## What the exercise asks
Change every "spread" in the records below to "range", keeping all other text the same, and leave out the pictures.

- Opening Delimiter -

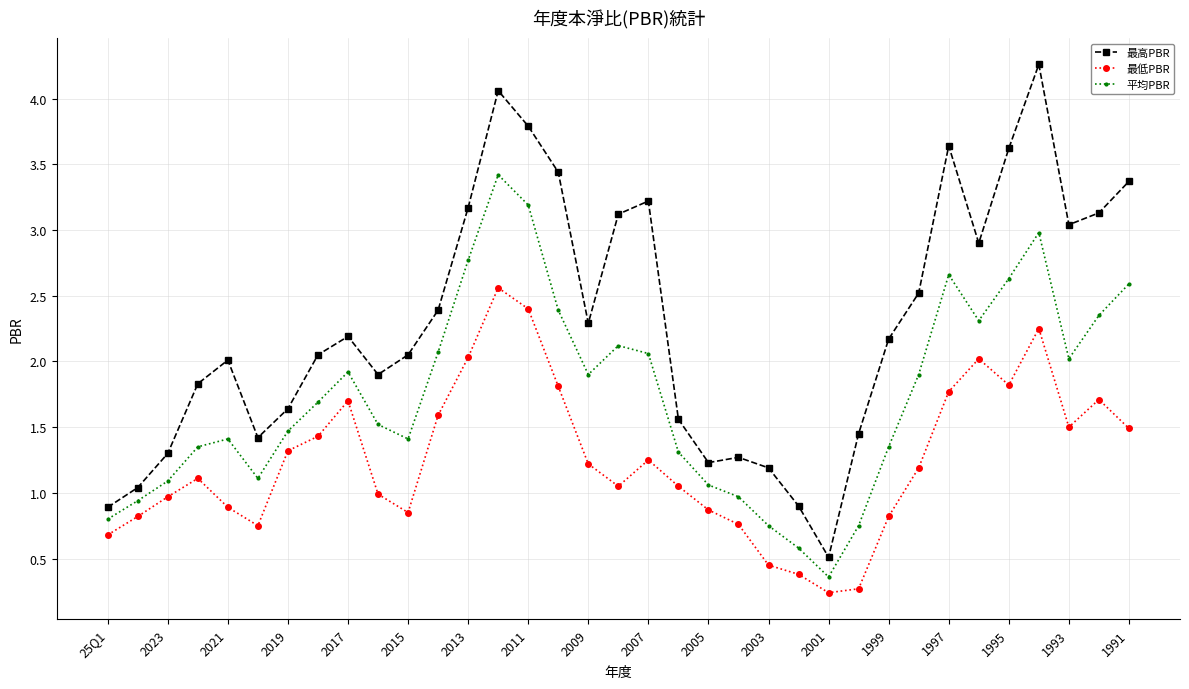

What is the value of the 最高PBR point at the 22nd from the left?

1.3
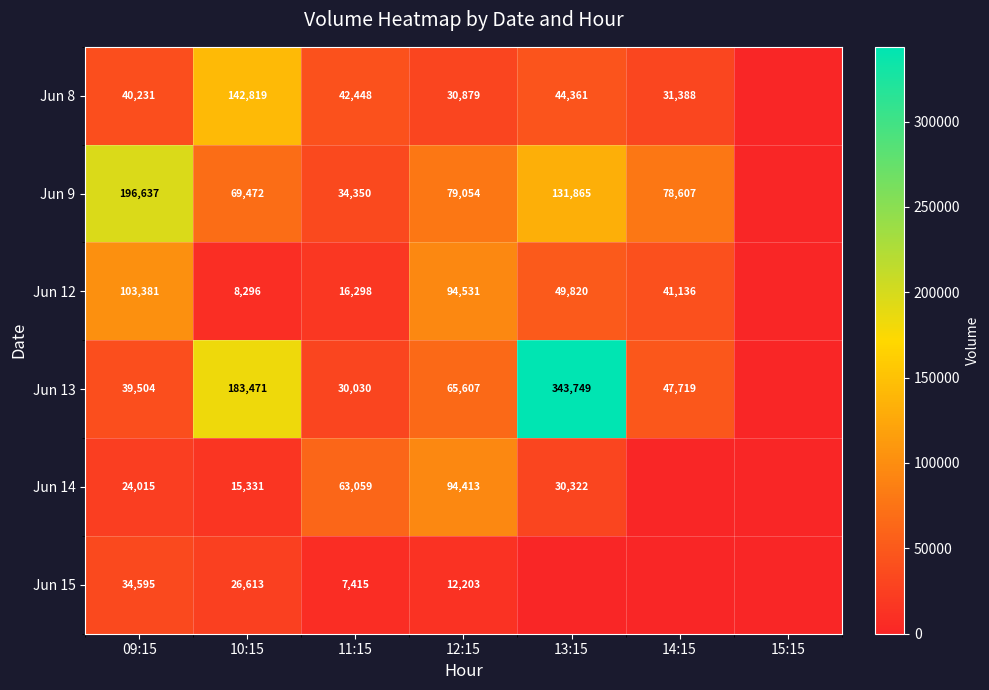

What is the spread (max minus min) of values at 12:15?

82328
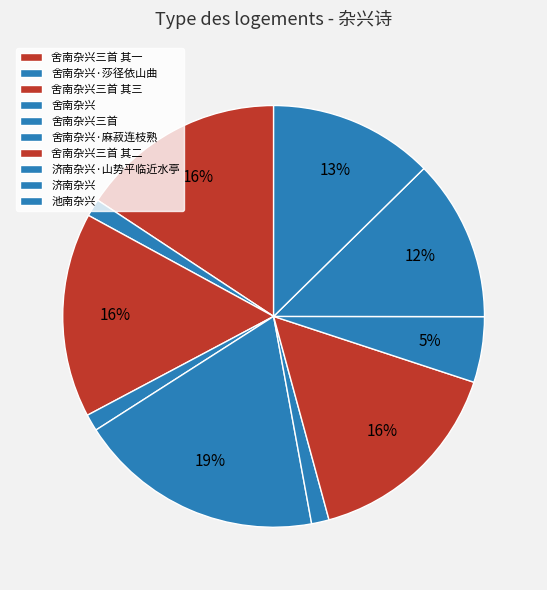

How many slices are in this pie chart?

10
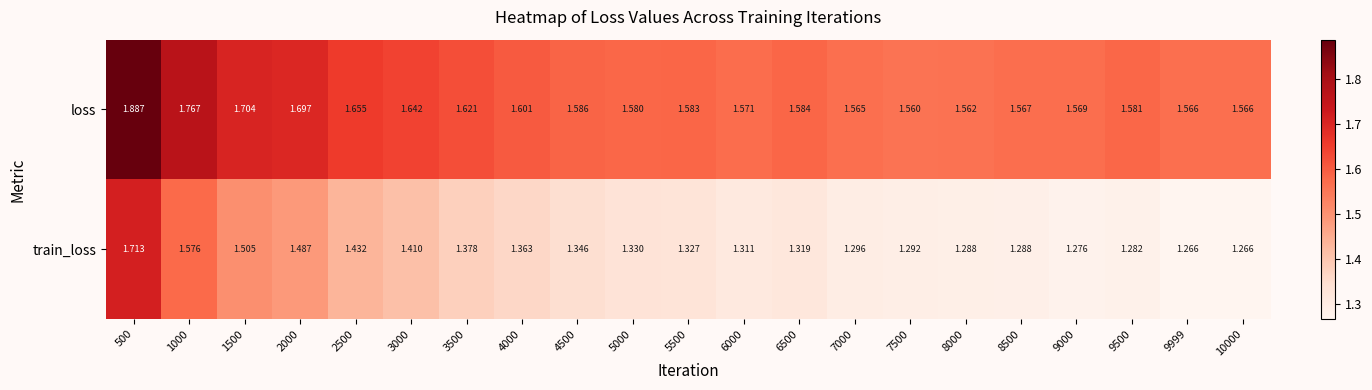

At how many categories does at least one series exceed 1?

21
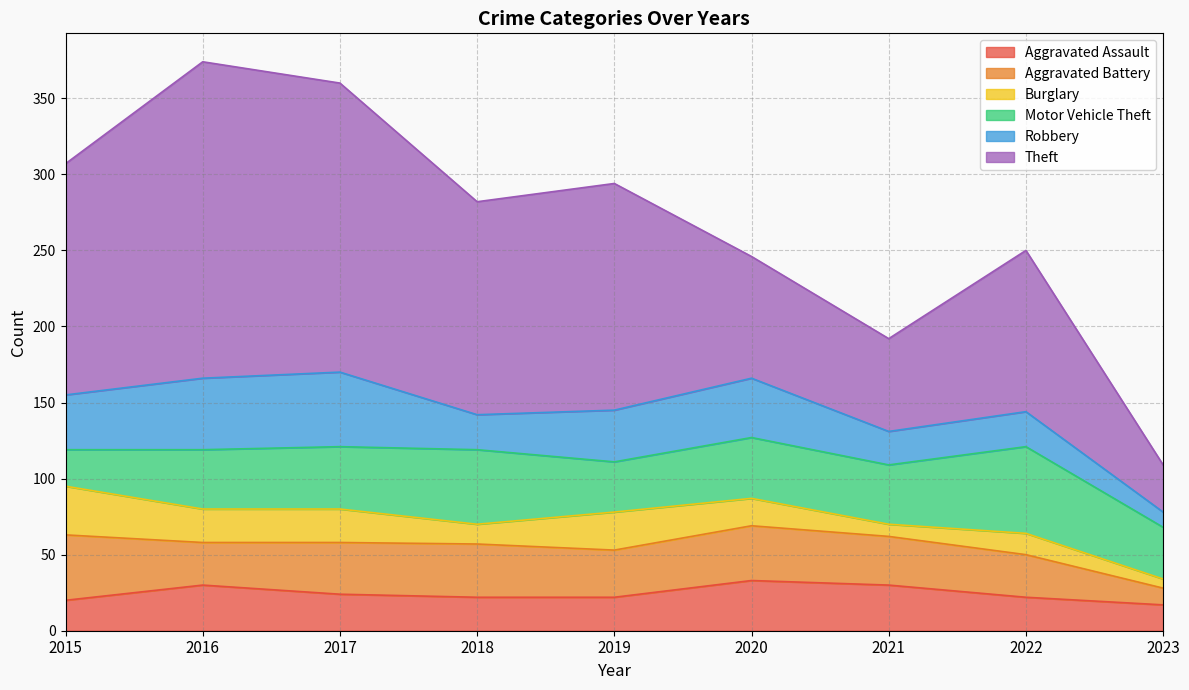

How many times do Aggravated Assault and Aggravated Battery cross each other?

3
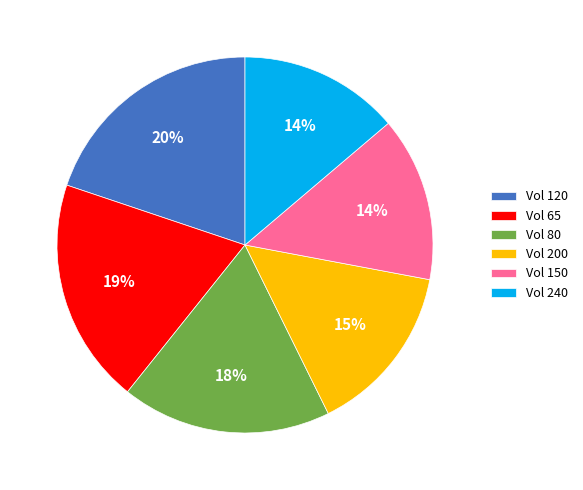

Which has a higher value, Vol 150 or Vol 80?

Vol 80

- Closing Delimiter -

## Result of the task
What is the value of the 最高PBR point at the 22nd from the left?

1.3

What is the range (max minus min) of values at 12:15?

82328

How many slices are in this pie chart?

10

At how many categories does at least one series exceed 1?

21

How many times do Aggravated Assault and Aggravated Battery cross each other?

3

Which has a higher value, Vol 150 or Vol 80?

Vol 80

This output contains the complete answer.